I first ran for Homer City Council more than three years ago, because I wanted to put a simple idea to the test — Could an elected official be someone I could trust and respect and still get re-elected? Can a politician be transparent, clear on his position, approach each issue with regard for evidence rather than preconception? Can people tolerate or even appreciate issued-based discourse?
I want to believe that an elected official can do his homework, take an informed position on issues, make his position clear to citizens, listen respectfully for factual feedback or new data and then, in the end, vote consistently with his positon.
My goal is simple: grow our community’s long-term health, resilience and economic sustainability. Families, young people and elders deserve a beautiful place where their lives have purpose and where people who work hard can prosper.

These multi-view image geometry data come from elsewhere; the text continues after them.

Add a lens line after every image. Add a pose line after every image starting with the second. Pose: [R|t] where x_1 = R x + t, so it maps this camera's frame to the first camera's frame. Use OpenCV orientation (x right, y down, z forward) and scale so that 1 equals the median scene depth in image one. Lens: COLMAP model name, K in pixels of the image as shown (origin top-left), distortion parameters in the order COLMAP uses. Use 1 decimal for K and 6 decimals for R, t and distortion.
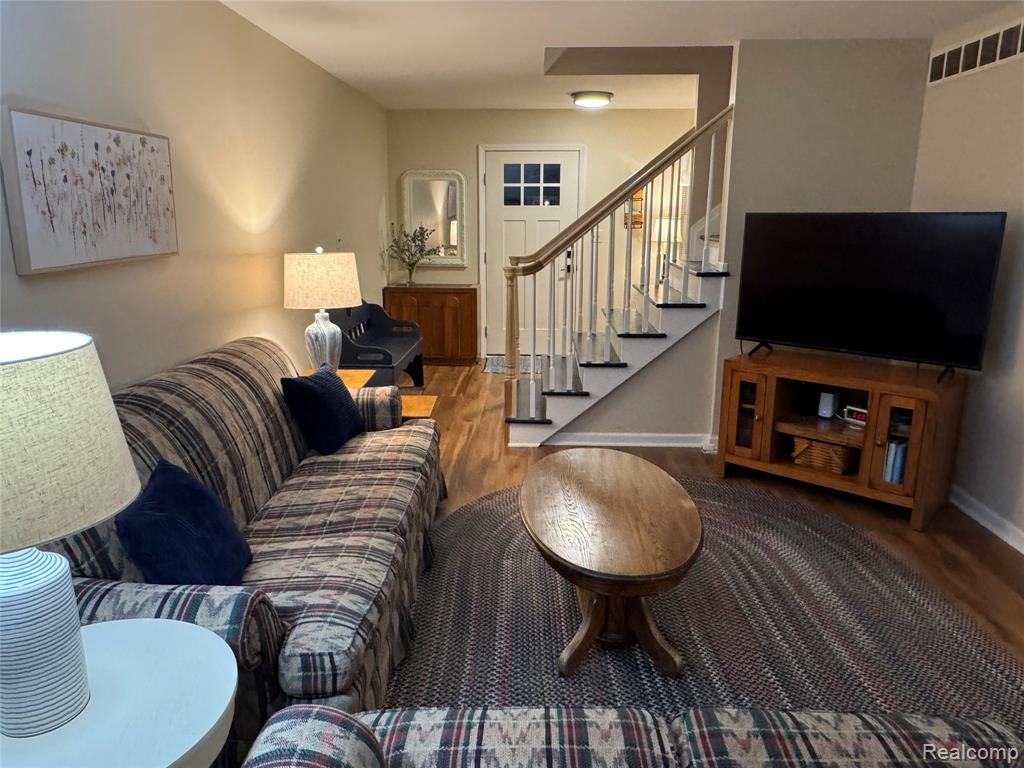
lens RADIAL K [[721.2, 0, 512.6], [0, 721.2, 382.7], [0, 0, 1]] dist [0.008918, -0.004106]
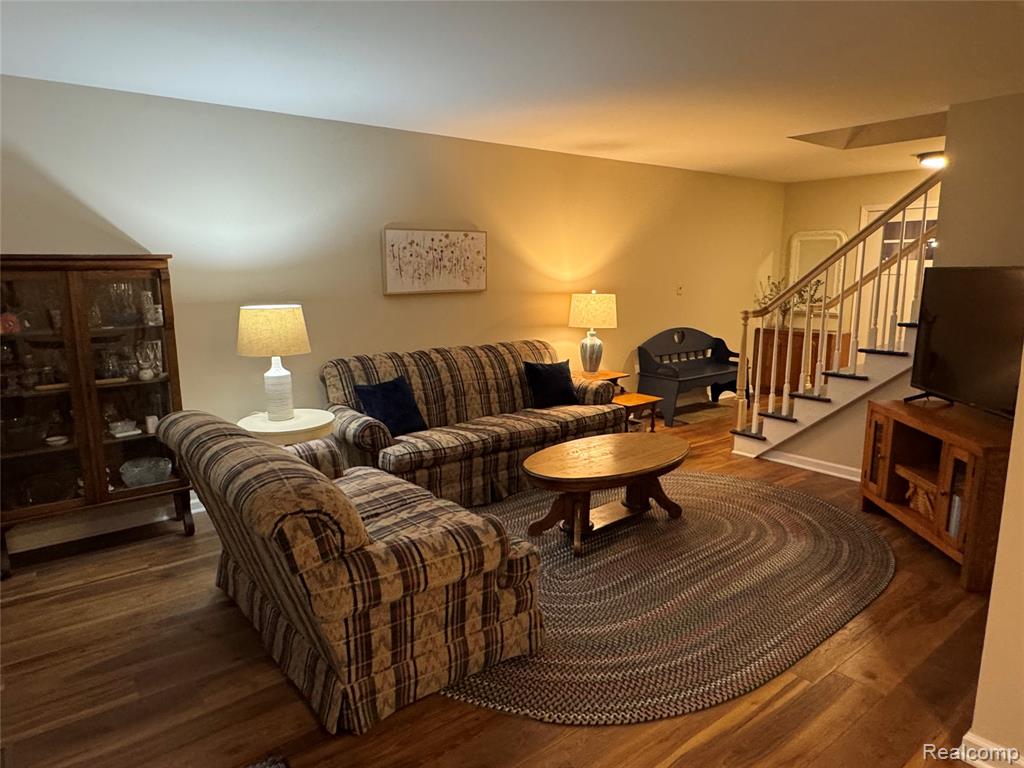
lens RADIAL K [[672.2, 0, 508.5], [0, 672.2, 386.1], [0, 0, 1]] dist [0.008660, -0.000502]
pose [[0.642742, 0.129211, -0.755108, 1.012126], [-0.171528, 0.984922, 0.022533, 0.025168], [0.746633, 0.115039, 0.655214, -0.109753]]
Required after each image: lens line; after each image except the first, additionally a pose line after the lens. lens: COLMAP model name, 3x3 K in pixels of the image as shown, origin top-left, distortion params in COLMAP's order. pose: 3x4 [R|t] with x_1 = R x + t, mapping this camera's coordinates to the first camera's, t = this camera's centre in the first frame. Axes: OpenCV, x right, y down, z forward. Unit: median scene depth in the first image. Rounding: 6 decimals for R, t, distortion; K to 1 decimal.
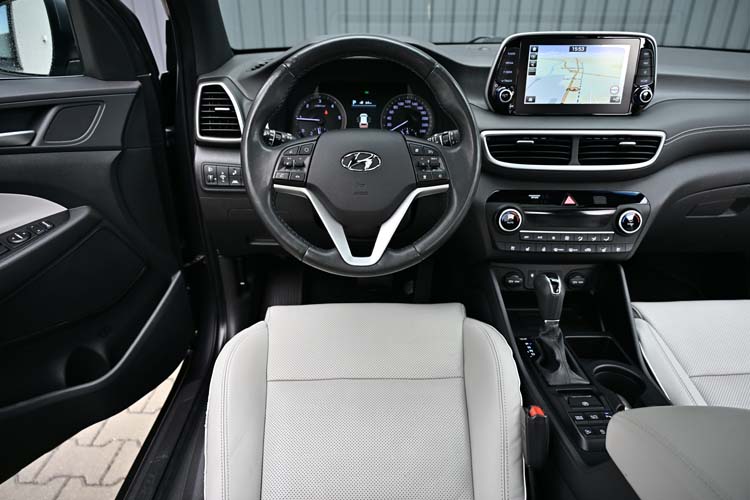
lens RADIAL K [[480.0, 0, 375.1], [0, 480.0, 249.4], [0, 0, 1]] dist [-0.004823, -0.003920]
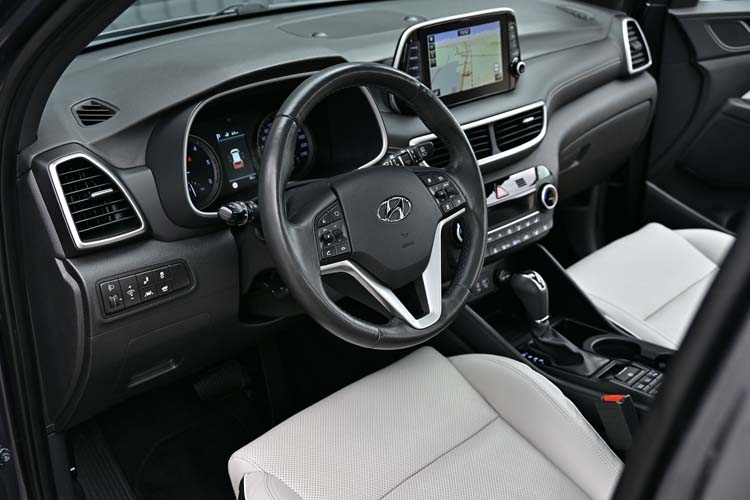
lens RADIAL K [[895.0, 0, 374.8], [0, 895.0, 247.4], [0, 0, 1]] dist [0.016273, 0.000000]
pose [[0.712119, -0.290246, 0.639253, -0.882259], [0.322727, 0.943968, 0.069085, -0.196593], [-0.623486, 0.157107, 0.765887, -0.136828]]
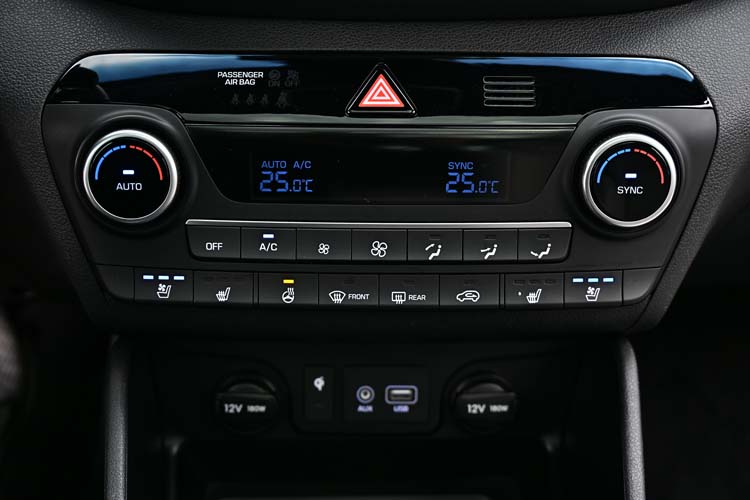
lens RADIAL K [[1046.6, 0, 375.9], [0, 1046.6, 250.8], [0, 0, 1]] dist [-0.015699, 0.000000]
pose [[0.999593, -0.006325, 0.027820, 0.387397], [0.006024, 0.999922, 0.010895, -0.028909], [-0.027887, -0.010723, 0.999554, 0.474677]]
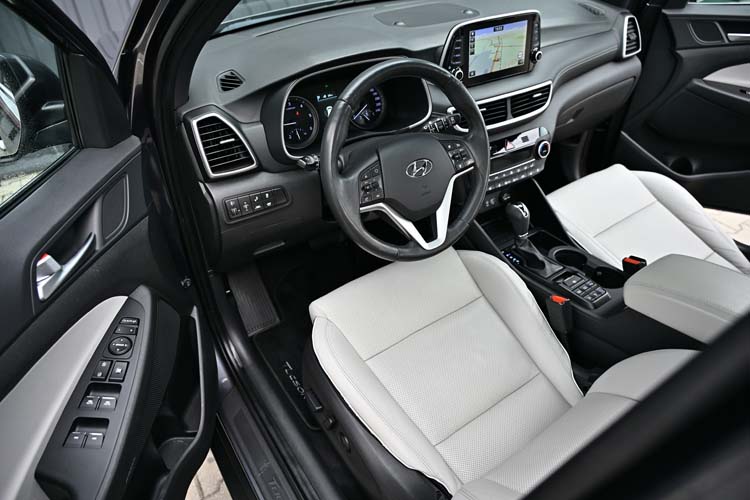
lens RADIAL K [[480.0, 0, 375.4], [0, 480.0, 248.0], [0, 0, 1]] dist [-0.004823, -0.003920]
pose [[0.835499, -0.345531, 0.427257, -0.582845], [0.252249, 0.931960, 0.260423, -0.278767], [-0.488171, -0.109808, 0.865812, -0.013875]]
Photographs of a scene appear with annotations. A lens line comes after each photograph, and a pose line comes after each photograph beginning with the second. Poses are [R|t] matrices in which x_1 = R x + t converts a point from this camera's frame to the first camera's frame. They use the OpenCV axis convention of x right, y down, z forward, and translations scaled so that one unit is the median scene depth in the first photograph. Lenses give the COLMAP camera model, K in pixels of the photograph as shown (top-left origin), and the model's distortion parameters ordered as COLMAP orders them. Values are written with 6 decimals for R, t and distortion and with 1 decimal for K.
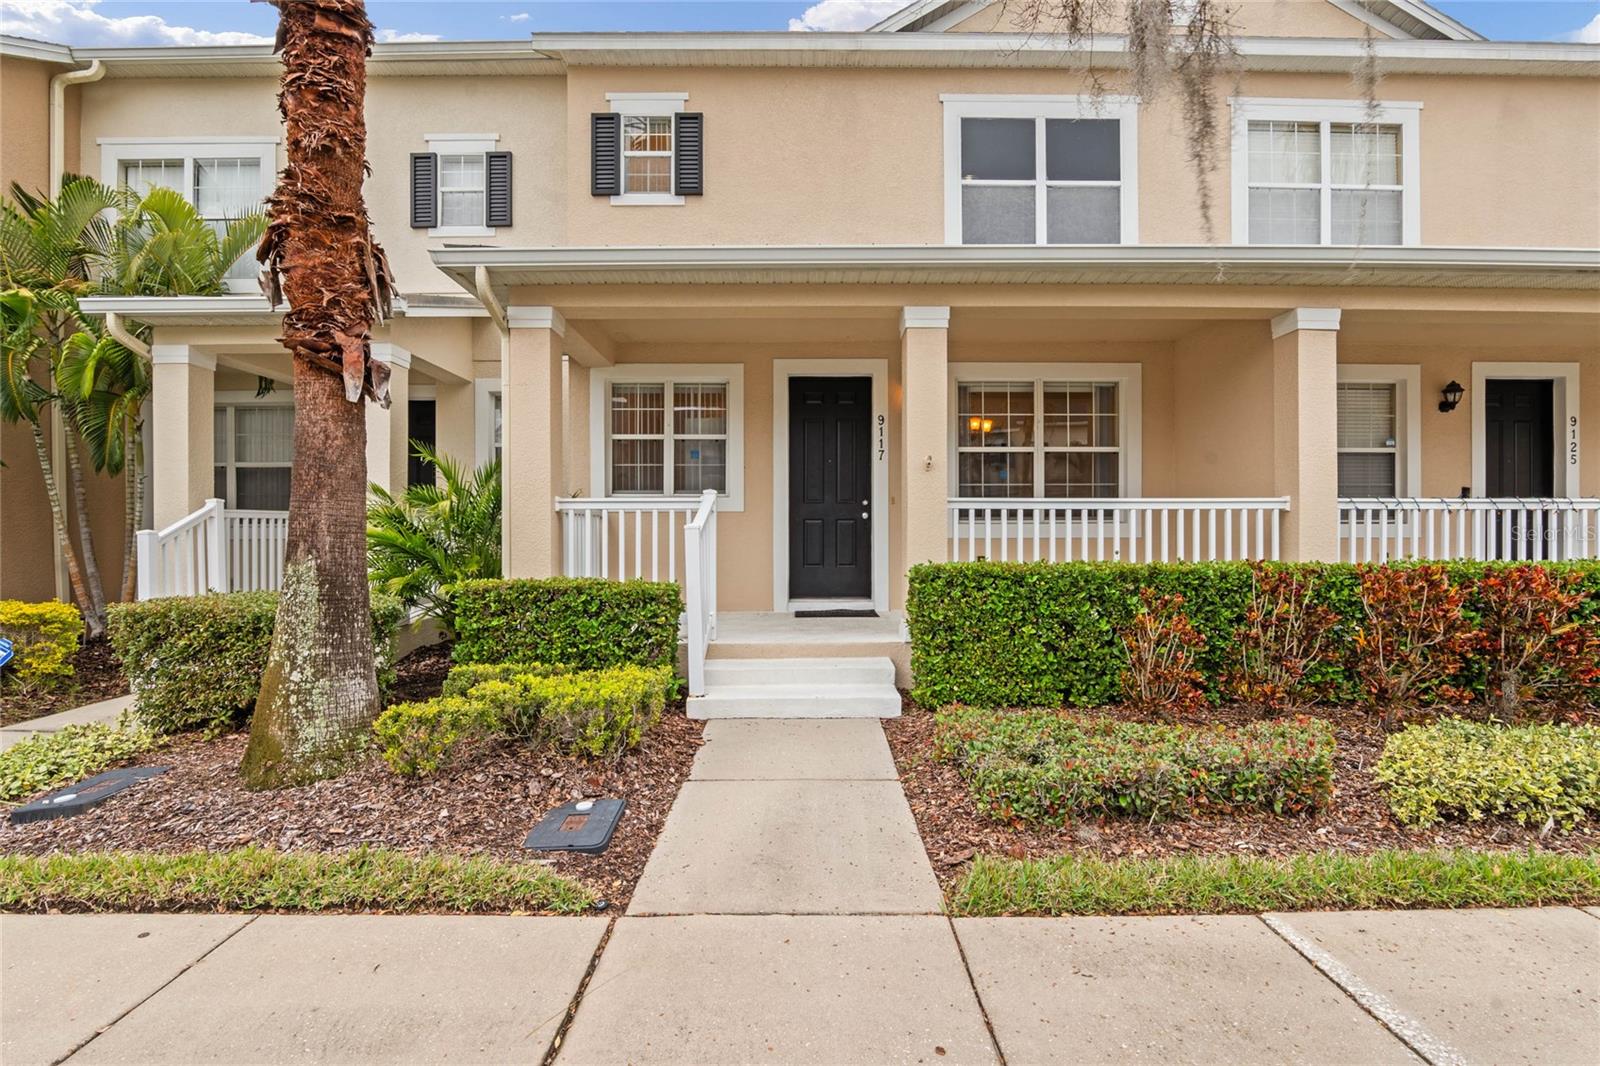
lens RADIAL K [[718.4, 0, 800.0], [0, 718.4, 533.0], [0, 0, 1]] dist [-0.023763, 0.005290]
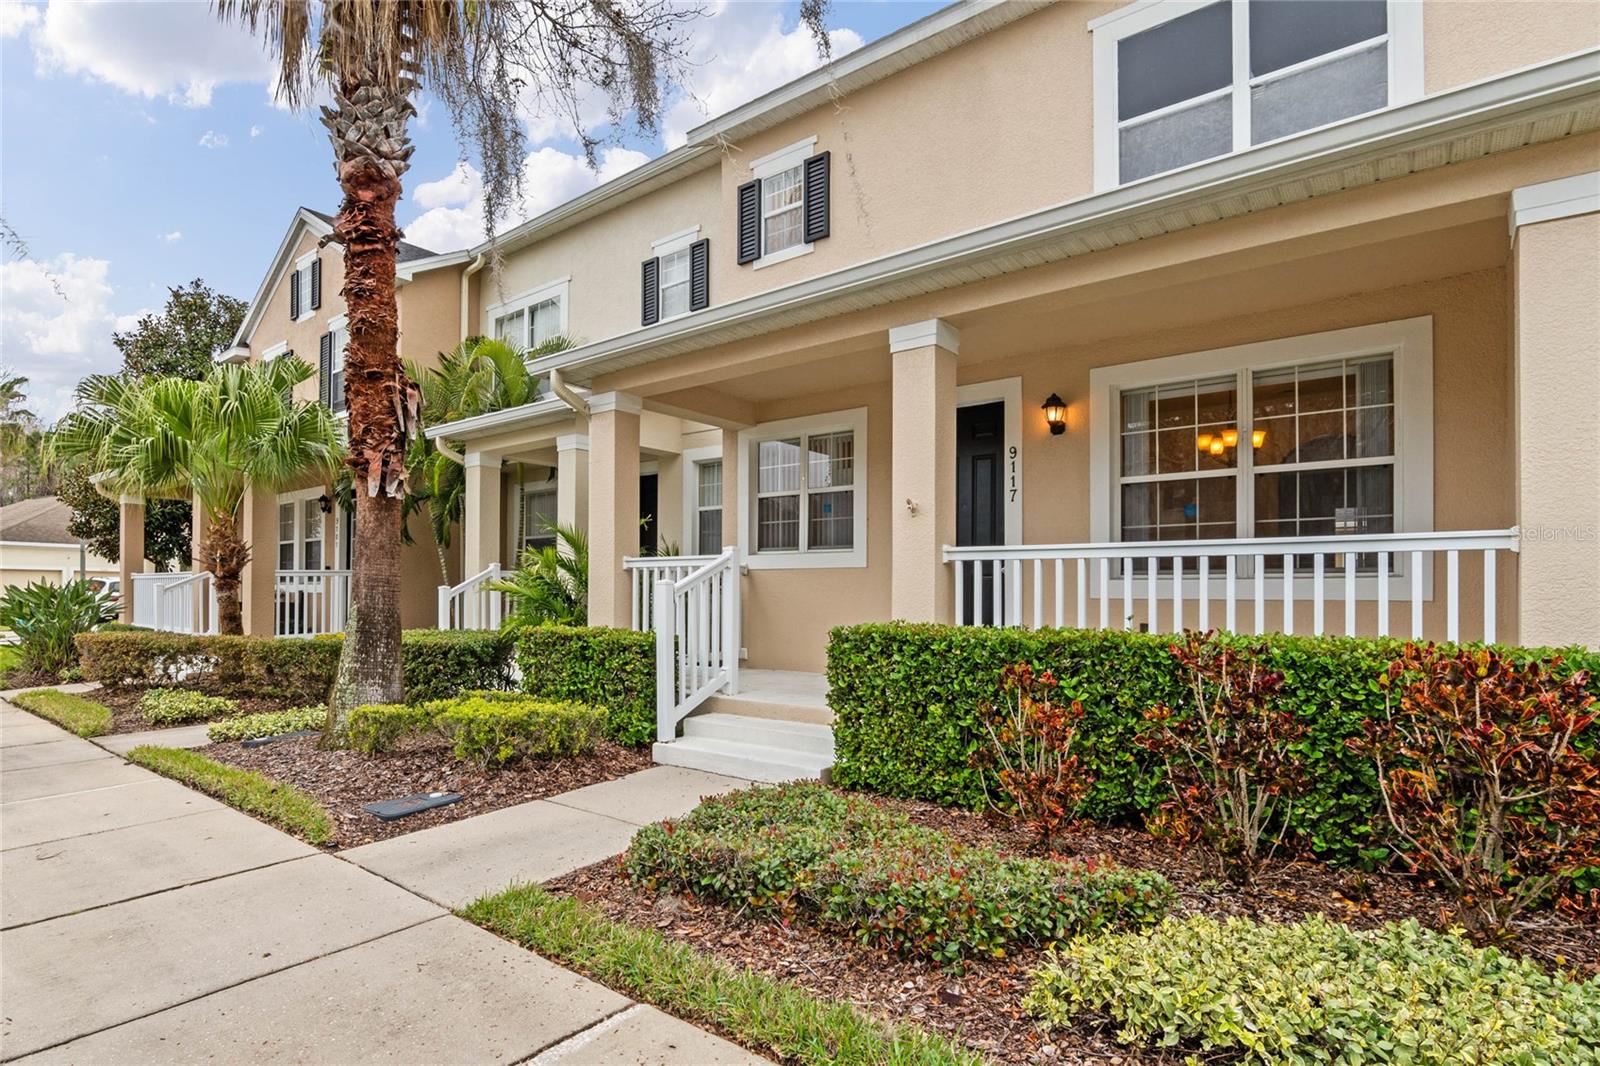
lens RADIAL K [[853.3, 0, 797.4], [0, 853.3, 588.0], [0, 0, 1]] dist [-0.026644, -0.000086]
pose [[0.766865, 0.000946, -0.641808, 0.644210], [-0.006669, 0.999957, -0.006495, 0.004736], [0.641774, 0.009261, 0.766838, 0.124488]]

My own experience as a citizen and a small business owner has shown me that people thrive when government focuses on creating a clear, safe, and simple playing field where everyone can interact. Focus on the things that unite us and sustain us: (1) Public Safety — without it, nothing else matters. (2) Clean air, water and healthy land — these are the root of our individual and communal health and vitality. These are also the foundation of our economy. Without these things, we have no fish, no tourists, and no retirees supporting our hospital. (3) Basic city services that allow people to live here — roads, trails, water, sewer, affordable clean energy and healthy food. (4) Our Port and Harbor — the majority of our local economy is rooted in our port. Without it, we’re sunk. (5) Public facilities, parks, art and organizations that support us all or those amongst us who need a helping hand — government can’t and shouldn’t try to be all things to all people, but supporting a community’s ability to express and appreciate itself has value beyond what can be quantified.
As one of your City Councilmen for the past 3+ years, I have put these principles and the health of our people and our place first. Doing the job well means treating it like just that: a very important job with real consequences for bad decisions or inaction.
There is a horrible norm in our society today of putting punditry, popularity and political expedience above straight-up competence. Our crumbling national economy, our broken healthcare system, our deplorable social and wealth inequality are all rooted in voters’ decisions to elect politicians who wanted to pander, not lead. True leadership means offering concrete viable solutions. For a leader, taking a position inevitably means making some people unhappy.
Maybe I’m naïve to think so, but I’d rather my doctor, my car mechanic, or my teacher be competent, than gifted at flattery. Both would be nice, no doubt.
But when you go to the polls on Nov. 3, ask yourself which candidate is going to put good decisions and good results for our community ahead of his public image. Listen to the recorded candidate debate forums. Look at how I’ve voted. Look at any concrete solutions my opponent has offered.
Then ask yourself, who is going to help make Homer a better community in the long-term?